::: ИЗБРАННЫЙ ОТРЫВОК

Пастернак только после Второй Отечественной смог освободиться,
насколько это вообще возможно, от чудовищного давления времени, в
котором жизнь перестала иметь значение, насколько это
вообще возможно.
Время давит неумолимостью своей кажущейся очевидной правды, выжимая
из человека непосредственность переживания и оставляя ему
сухость мысли и чувства, оставляя ему только игру в жизнь,
«игру в человека»; но правда времени временна и исчезает, как
дым, как только её сменяет другая правда.
Правда времени смертна и обречена на забвение.
Не такова жизнь и счастлив тот, кто сумел и кому повезло жить без
правды времени, но жить временем очередной правды, кому
посчастливилось мерить себя всем миром, вселенной, то есть самой
жизнью: «роман я стал, хотя бы в намерении, писать в размере
мировом. И – о счастье, – путь назад был навсегда отрезан.»
Как легко, как кажется правильным и благородным озаботиться –
несправедливостью, безграмотностью, невежеством, темнотой,
угнетённостью, главное – озаботиться и проявлять заботу, быть
озабоченным!
Тогда всё приобретает свой смысл: появляются правые и неправые,
обездоленные и угнетённые, праздные и трудящиеся, сытые и
голодные, веселящиеся и страждущие, тогда всё становится так ясно,
прозрачно, понятно, что чья-то жизнь перестаёт иметь
значение, более того, тогда приобретает значение лишение кого-то
жизни.
Озабоченному кажется таким очевидным, что нечто – справедливость,
гнев, обида... больше, чем сама жизнь; кажется таким
несомненным, что некто – обиженный, угнетённый... больше, чем
угнетающий и обижающий его.
Озабоченному само собой разумеется, что жизнь – это свойство,
атрибут, качество отдельного существа, что жизнь – это всего лишь
вот эта самая жизнь, жизнь вот этого самого человека,
убийство которого только освободит всех от страданий и угнетения.

::::::

**ПРИМЕНЯЕМ ПРОЧИТАННОЕ**
1) Изложите отрывок о Пастернаке в двух предложениях.
2) Ответьте по отрывку о Пастернаке:
(а) После чего Пастернак смог освободиться от давления времени?
(б) В каком размере, согласно цитате, стал писать роман её автор?
(в) Что, по мнению озабоченного, освободит всех от страданий и угнетения?
3) Перепишите часть отрывка о Пастернаке, начиная со слов «Пастернак только после» и до слов «сменяет другая правда.» включительно, подставив «холодность» вместо «сухость».
Этот материал взят из другого источника.

::: ФРАГМЕНТ ДАННЫХ

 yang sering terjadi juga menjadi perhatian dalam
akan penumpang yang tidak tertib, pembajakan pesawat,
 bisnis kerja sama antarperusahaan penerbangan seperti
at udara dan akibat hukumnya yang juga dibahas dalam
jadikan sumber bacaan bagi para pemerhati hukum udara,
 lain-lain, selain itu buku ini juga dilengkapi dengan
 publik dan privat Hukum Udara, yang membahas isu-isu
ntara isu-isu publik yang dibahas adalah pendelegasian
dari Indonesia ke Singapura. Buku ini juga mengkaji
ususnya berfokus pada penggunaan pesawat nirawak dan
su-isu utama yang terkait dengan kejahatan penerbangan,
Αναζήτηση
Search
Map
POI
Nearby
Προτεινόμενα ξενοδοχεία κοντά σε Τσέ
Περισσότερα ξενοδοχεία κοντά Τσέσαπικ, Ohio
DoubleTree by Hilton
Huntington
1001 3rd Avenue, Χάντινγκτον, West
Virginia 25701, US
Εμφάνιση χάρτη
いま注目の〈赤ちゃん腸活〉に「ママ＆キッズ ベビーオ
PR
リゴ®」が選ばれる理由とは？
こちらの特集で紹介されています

::::::
::: ФРАГМЕНТ ДАННЫХ

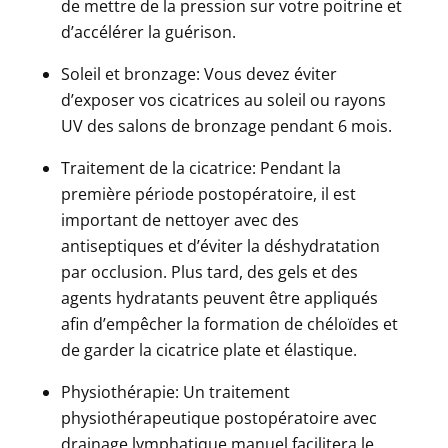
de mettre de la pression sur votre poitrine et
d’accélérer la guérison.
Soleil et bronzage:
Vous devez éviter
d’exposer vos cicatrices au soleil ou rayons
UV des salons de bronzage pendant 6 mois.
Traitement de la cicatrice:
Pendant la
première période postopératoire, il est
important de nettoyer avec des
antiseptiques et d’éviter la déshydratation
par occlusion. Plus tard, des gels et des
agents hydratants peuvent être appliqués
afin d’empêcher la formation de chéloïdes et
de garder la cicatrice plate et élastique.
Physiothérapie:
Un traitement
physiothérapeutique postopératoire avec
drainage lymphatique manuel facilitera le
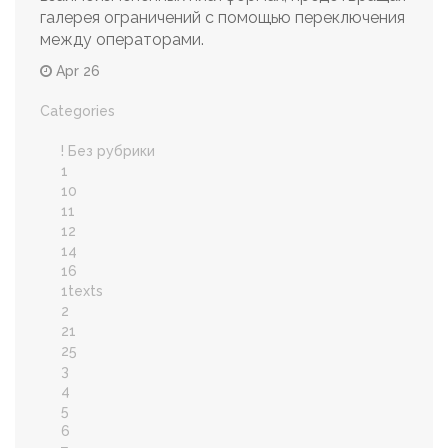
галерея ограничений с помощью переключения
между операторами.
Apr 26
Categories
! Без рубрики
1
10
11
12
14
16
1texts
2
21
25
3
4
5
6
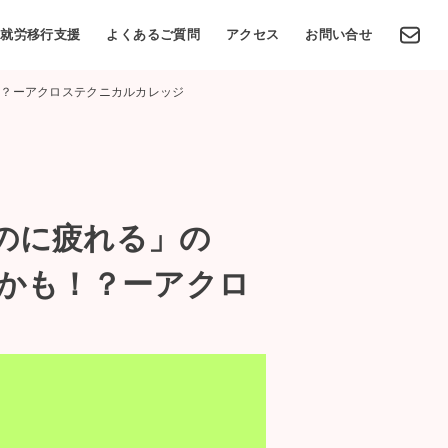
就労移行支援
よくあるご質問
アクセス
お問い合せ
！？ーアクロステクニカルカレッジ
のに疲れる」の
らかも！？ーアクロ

::::::
::: ФРАГМЕНТ ДАННЫХ

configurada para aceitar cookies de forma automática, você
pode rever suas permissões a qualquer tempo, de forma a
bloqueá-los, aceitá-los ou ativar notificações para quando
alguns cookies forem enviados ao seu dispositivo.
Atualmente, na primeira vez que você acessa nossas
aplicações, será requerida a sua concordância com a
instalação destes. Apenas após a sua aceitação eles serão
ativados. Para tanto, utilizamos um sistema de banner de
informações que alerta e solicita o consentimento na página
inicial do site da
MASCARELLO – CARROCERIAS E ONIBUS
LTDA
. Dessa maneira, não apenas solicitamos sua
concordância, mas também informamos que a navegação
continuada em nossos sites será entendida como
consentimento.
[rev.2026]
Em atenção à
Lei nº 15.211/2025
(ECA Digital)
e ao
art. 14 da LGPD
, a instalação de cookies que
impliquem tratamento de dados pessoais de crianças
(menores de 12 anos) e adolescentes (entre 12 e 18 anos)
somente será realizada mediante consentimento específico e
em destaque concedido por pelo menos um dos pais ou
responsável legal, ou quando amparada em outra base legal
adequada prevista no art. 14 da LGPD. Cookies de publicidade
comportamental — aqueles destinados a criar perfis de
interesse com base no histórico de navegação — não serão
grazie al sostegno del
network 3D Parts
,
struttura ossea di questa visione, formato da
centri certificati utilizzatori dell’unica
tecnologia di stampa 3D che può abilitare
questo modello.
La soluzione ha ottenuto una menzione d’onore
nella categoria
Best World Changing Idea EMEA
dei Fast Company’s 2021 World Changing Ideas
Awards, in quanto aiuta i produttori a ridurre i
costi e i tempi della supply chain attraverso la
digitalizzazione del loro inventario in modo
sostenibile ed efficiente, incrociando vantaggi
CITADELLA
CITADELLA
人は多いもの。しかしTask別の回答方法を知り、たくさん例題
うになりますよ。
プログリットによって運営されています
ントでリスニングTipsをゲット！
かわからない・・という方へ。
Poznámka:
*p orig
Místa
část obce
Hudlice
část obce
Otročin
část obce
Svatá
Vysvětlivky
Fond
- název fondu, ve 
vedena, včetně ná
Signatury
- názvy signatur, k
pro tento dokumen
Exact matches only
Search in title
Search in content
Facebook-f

::::::

**ОТВЕТЫ ПО ЗАДАНИЯМ**
1) Время давит на человека своей кажущейся очевидной правдой и лишает его непосредственности переживания, но правда времени временна, смертна и обречена на забвение, а счастлив тот, кто сумел жить без неё и мерить себя самой жизнью. Озабоченному несправедливостью и угнетением всё кажется ясным, и тогда чья-то жизнь перестаёт иметь значение, а значение приобретает лишение кого-то жизни.

2)
(а) После Второй Отечественной.
(б) В размере мировом.
(в) Убийство вот этого самого человека.

3)
Пастернак только после Второй Отечественной смог освободиться,
насколько это вообще возможно, от чудовищного давления времени, в
котором жизнь перестала иметь значение, насколько это
вообще возможно.
Время давит неумолимостью своей кажущейся очевидной правды, выжимая
из человека непосредственность переживания и оставляя ему
холодность мысли и чувства, оставляя ему только игру в жизнь,
«игру в человека»; но правда времени временна и исчезает, как
дым, как только её сменяет другая правда.